Danish broadcaster TV2 has issued an apology in Danish and English after a segment in which its presenters appeared to compare Moroccan footballers and their families with monkeys.

Danish broadcaster apologises for ‘unintended racism' in segment on Moroccan football team

Denmark’s broadcaster TV2 has apologised for a segment which it said made an “unintentional” comparison between Morocco’s footballers and a family of monkeys, in a clip that has now been reported by international media in the Middle East.

In a segment on the programme News & Co. about Morocco’s footballers celebrating with their mothers after World Cup matches, TV2 presenters appeared to compare them with a photograph of monkeys which was the subject of the following segment.

While one presenter, Søren Lippert, holds a photo of a family of monkeys, co-presenter Christian Høgh Andersen says “this is in extension of Morocco gathering their families in Qatar”.

“We have an animal family gathered here, maybe to stay warm,” he continues as the camera pans onto the photo.

Asked by another voice out of picture why he’s making a connection between the two, Andersen says “because they’re sticking together, and that’s also what they’re doing with the family reunification in Morocco”. He uses the Danish legal term for family reunification, fammiliesammenføring.

Both Lippert and Andersen responded after the clip was spread on social media with an English translation added.

Lippert, who was holding the picture but didn’t make the remarks, said that “however unintentional, the comparison made in the program is not ok”.

In a longer statement posted on Facebook, Andersen said he wanted to give an “unreserved apology” for the comments.

“In a poor attempt at humour I drew a line between sticking together as a family when the next topic about animals was presented in the studio,” he wrote.
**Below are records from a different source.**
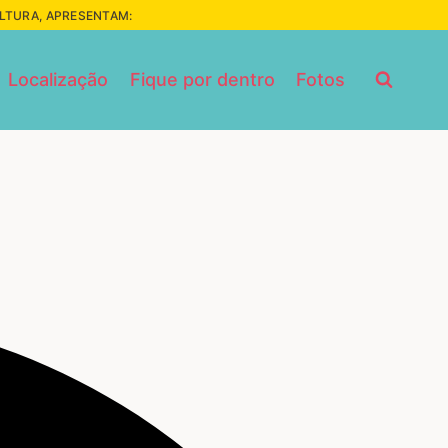
ULTURA, APRESENTAM:
Localização
Fique por dentro
Fotos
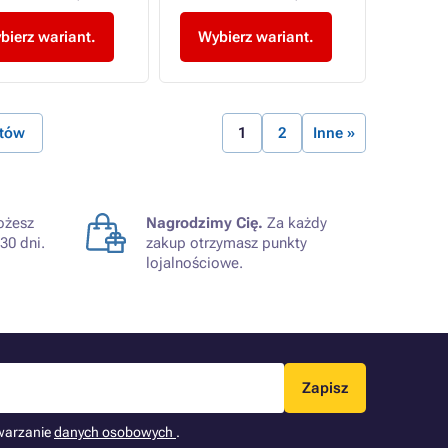
bierz wariant.
Wybierz wariant.
któw
1
2
Inne »
żesz
Nagrodzimy Cię.
Za każdy
30 dni.
zakup otrzymasz punkty
lojalnościowe.
Zapisz
warzanie
danych osobowych
.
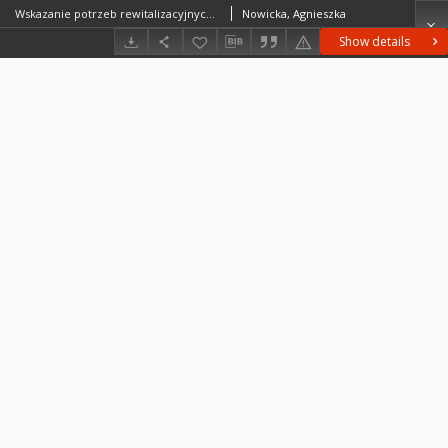
Wskazanie potrzeb rewitalizacyjnych oraz analiza przeprowadzonych dotychczas działań mających na celu rewitalizację wsi Mstów = Identification of revitalization needs and analysis of conducted revitalization activities in Mstów village
Nowicka, Agnieszka
Show details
“Unintentionally it became a comparison between Morocco’s national football team and the family of monkeys which my co-host Søren Lippert was holding a picture of and which we were using for the next segment,” he wrote.

“I am very sorry and I want to give an unreserved apology for this,” he wrote.

The broadcaster published an apology in Danish and English on its website, saying that the section “can be perceived as a racist comment, and both TV2 and Christian Høgh Andersen would like to give a profound apology for that.”

“We deeply apologize that a host on TV2 News made a comment that is both wrong and offensive. Although it was not the intention of the host, it is a remark that both our host and TV2 dissociate from. This was a clear mistake, we apologize for it, and we will take it into account in our work at TV2 News,” the broadcaster’s editor-in-chief Anne Mette Svane said in the statement.

“TV2 has apologized to the viewers who have contacted TV2, and also believes it is necessary to dissociate from the inappropriate comment publicly,” the statement adds.

The broadcaster has also apologised on social media in response to international media reporting on the clip, including by Qatar-based media al-Jazeera.

The incident was not the only time the broadcaster came under pressure for inappropriate comments during the World Cup.

In November, commentator Thomas Kristensen was criticised for comparing Belgium striker Romelu Lukaku with King Kong during live commentary. Kristensen defended the remark by saying he meant to compare Lukaku with “a monster who everyone is scared of, and nothing else”.